The engine of the coal train was demolished. The boiler was rent in many places, and the escape of the imprisoned steam added to the terror of the passengers. The coal train being empty recoiled from the shock, and thus considerably weakened the force of the collision. The result, however, was terrible enough. The engine of the express train was badly wrecked, the tender was driven into the baggage car, and the smoking car forced into the first regular passenger car nearly its entire length.
The fireman of the passenger engine was so crushed that he died in a few minutes. A Mrs. McRoberts, of Vincennes, Indiana, and a girl names Nancy Runyan, who was on her way from Kansas City to West Virginia, were instantly killed. George Williamson, of Pomeroy, Ohio, was somewhat bruised, but not seriously. Charles Ziegler, of this city, was seriously but not dangerously hurt. He is lying at his residence, No. 47 Poplar Street. Mortimer Parks, of Platte County, Missouri, had the heel of his right foot crushed and his left ankle sprained. His brother, Sampson Park, who accompanied him, escaped unhurt. Mr. Sartmann, the express messenger, was severely bruised, and his guard was quite seriously injured. It was rumored last night that Marion Fitzgerald, the engineer of the express train, was baldy bruised about the head and face, and is in a critical condition. He lives at Vincennes, Indiana. Several others sustained bruises more or less painful, but not dangerous. The occupants of the two sleeping cars in the rear of the train escaped uninjured.
Statement Of Mr. And Miss Williamson.
George Williamson and his sister, of Pomeroy, were sitting in the second car behind the baggage car when the accident occurred. In front of them was the smoking car. Their seat was nearer the front that the middle of their car. Both were in the same seat on the left of the aisle, Miss Williamson next to it. When the accident occurred, Miss Williamson said the shock startled her not so much as one would suppose. It gave her time to think the car was off the track. Next she saw the front end of the car she was in approaching her. The smoking car was folding into the passenger car in the rear of it as one joint of a telescope folds into another. The bottom of the smoking car cut as high as the tops of the seats in the car behind. People who were lying in the seats escaped unhurt. The sides of the smoking car formed an oblique angle to those of the car it ran into.

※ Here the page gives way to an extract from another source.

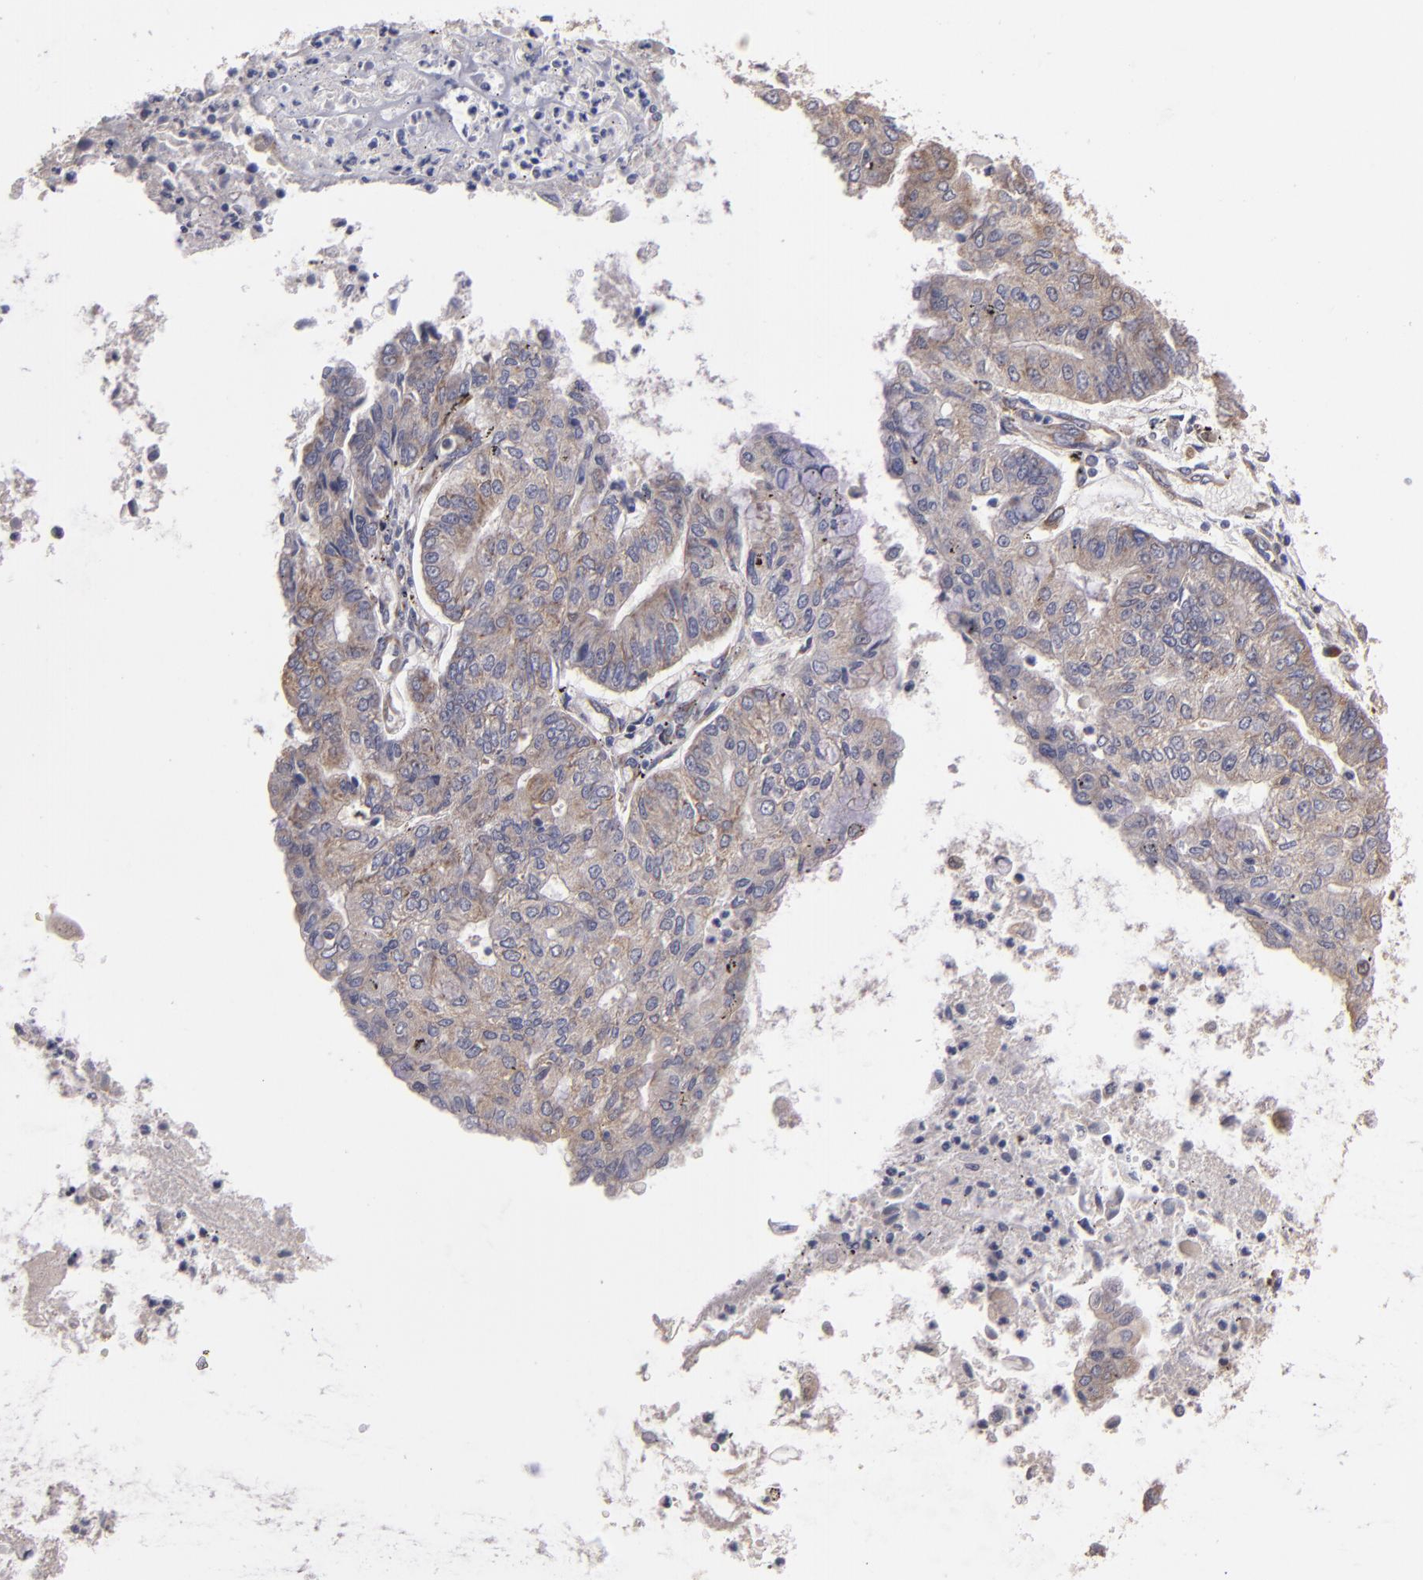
{"staining": {"intensity": "weak", "quantity": ">75%", "location": "cytoplasmic/membranous"}, "tissue": "endometrial cancer", "cell_type": "Tumor cells", "image_type": "cancer", "snomed": [{"axis": "morphology", "description": "Adenocarcinoma, NOS"}, {"axis": "topography", "description": "Endometrium"}], "caption": "Approximately >75% of tumor cells in endometrial cancer (adenocarcinoma) show weak cytoplasmic/membranous protein expression as visualized by brown immunohistochemical staining.", "gene": "CASP1", "patient": {"sex": "female", "age": 59}}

Thus it swept over the tops of the seats, just grazing them, coming down corner foremost. Passing at a fearful rate between Mr. and Miss Williamson with this corner foremost like the edge of a wedge, it threw her in safety into the aisle; picking him up and dragging him over the backs of seats, it pinioned him against the wall at the rear corner of the car, many seats behind where is sister lay.
Miss Williamson called, as soon as there was sufficient stillness, and was answered by her brother. Mr. Williamson is not at all in a dangerous condition, as has been reported. He will be well in a short time of his severe bruises.
Miss Williamson says that after the first shock of the accident was over there were many amusing incidents.
One she relates of an old lady passenger, one of whose friends was a serious sufferer by the accident. She exhibited very much concern about some cotton garment she had lost in the wreck, exclaiming with emphatic pathos, “It cost twenty cents a yard!” This fact she reiterated, wringing her hands, until the passengers got out of all patience with her, though amused at first with her eccentricity.
Mr. Williamson states that the passengers did not seem to show any special feeling of indignation toward the brakeman who is charged with the grave responsibility for this accident.
Mr. and Miss Williamson are in this city, at the residence of Mr. Chas. E. Donnally, on the west side of Baymiller, near Poplar Street.